Hawaii’s tourism industry is looking increasingly to China for providing much of its growth in the years ahead, and the upcoming Asia-Pacific Economic Cooperation forum to be held here in November could play an important role. Travel leaders from China and the United States spoke at a summit at Kailua-Kona last weekend of China’s outbound travel market to the U.S. possibly growing to 5 million visitors in 2015, from less than 1 million last year.
A critical ingredient of such growth is loosening visa restrictions and increasing direct flights. The proposed visa changes include an increase in consular officers, which would more than pay for itself; one visa processing officer generates $1.5 million in fees a year.
The U.S. Senate has advanced legislation that would add merely 20 new consular officers to the little more than 100 presently and other measures that would speed visa processing in China. That proposal is far too modest.
The newly created U.S. Travel and Tourism Advisory Board called this month for an addition of “a few hundred visa processing officers in key emerging countries to reduce wait time and meet growing demand,” plus four to six more visa processing locations in China, Brazil and India.

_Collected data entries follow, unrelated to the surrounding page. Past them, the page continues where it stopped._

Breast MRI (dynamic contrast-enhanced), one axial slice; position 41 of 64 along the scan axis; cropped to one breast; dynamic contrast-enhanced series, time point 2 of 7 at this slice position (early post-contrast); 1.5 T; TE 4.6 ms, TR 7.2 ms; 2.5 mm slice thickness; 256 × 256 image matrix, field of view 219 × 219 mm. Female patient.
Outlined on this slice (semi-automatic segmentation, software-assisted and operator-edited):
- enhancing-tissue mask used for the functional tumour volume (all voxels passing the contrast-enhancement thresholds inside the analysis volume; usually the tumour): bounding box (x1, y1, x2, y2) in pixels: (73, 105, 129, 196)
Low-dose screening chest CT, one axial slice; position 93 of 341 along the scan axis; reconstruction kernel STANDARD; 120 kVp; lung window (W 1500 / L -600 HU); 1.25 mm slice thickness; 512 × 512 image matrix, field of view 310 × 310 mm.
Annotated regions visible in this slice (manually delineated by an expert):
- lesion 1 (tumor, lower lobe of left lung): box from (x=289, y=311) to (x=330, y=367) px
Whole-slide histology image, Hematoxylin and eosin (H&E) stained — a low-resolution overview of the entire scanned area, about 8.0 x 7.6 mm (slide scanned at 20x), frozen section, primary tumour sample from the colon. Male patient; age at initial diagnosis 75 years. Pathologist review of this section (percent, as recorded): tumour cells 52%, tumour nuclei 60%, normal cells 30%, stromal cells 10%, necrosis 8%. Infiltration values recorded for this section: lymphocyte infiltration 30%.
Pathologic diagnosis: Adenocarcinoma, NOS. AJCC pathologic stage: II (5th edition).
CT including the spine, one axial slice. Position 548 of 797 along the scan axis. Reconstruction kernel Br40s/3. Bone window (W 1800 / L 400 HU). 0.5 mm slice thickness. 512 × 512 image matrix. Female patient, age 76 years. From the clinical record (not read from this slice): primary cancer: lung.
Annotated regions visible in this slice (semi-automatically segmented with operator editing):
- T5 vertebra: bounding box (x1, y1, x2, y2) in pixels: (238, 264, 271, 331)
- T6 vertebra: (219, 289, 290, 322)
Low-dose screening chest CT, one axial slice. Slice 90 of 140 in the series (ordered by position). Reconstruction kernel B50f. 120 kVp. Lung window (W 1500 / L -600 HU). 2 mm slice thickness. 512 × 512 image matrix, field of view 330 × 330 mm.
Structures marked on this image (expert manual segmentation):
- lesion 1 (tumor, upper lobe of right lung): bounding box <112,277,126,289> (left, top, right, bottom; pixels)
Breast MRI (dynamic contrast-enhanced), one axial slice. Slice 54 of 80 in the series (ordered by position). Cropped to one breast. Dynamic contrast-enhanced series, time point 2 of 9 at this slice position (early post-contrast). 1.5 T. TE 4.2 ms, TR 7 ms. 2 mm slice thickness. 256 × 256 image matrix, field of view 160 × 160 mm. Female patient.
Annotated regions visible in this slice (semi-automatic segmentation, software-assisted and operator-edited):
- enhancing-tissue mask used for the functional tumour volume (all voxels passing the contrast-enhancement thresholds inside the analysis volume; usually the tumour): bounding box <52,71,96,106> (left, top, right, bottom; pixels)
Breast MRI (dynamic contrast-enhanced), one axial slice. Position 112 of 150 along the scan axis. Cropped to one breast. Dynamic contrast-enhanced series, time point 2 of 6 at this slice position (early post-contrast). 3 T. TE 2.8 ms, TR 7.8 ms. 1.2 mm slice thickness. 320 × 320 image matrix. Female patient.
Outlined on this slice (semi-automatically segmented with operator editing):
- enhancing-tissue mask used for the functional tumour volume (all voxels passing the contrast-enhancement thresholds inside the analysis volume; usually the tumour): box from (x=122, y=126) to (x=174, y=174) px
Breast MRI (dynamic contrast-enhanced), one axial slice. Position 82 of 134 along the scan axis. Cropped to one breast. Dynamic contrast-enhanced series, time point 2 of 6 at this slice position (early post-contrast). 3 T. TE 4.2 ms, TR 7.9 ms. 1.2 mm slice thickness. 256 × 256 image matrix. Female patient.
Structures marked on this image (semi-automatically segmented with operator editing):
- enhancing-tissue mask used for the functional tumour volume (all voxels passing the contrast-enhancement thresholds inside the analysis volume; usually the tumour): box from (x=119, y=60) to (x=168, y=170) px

The group urges the State Department to establish a maximum waiting time of five days for visa processing at one of the few consular posts in China, down from as much as two months that Chinese visitors now must wait to obtain a visa. It also proposed that non-immigrant visas for Chinese be valid for 10 years, which Canada granted recently to Chinese visitors. Roger Dow, head of the U.S. Travel Association, suggested at the Kailua-Kona meeting that required face-to-face interviews of Chinese be eliminated.
“Visa reform is a critical issue for Hawaii China travel,” Lt. Gov. Brian Schatz told the Star-Advertiser’s Allison Schaefers. “It’s the greatest impediment to future progress.”
With elimination of visa problems, he added, “growth from that market could be astronomical.”
Of the 801,738 Chinese citizens who visited last year, 62,032 visited Hawaii. Despite visa and flight limitations, said Mike McCartney, executive director of the Hawaii Tourism Authority, Hawaii visitors from China are expected to exceed 90,000 this year, compared with an unusually low 1.2 million from Japan.
McCartney said he believes that “China will become a major market for Hawaii. Right now, it’s like Japan was 25 to 30 years ago.”
In November, important strides in that direction can be taken here at the APEC meeting, where leaders from 21 of the region’s largest economies will gather.
The meeting should be an important opportunity to emphasize the gains that can be made to reach a 2015 goal stated by Qiwei Shao, chairman of the China National Tourism Association, for “tourist flows between China and the U.S. to reach 5 million.”
Achieving that goal would be an extraordinary addition to Hawaii’s economy.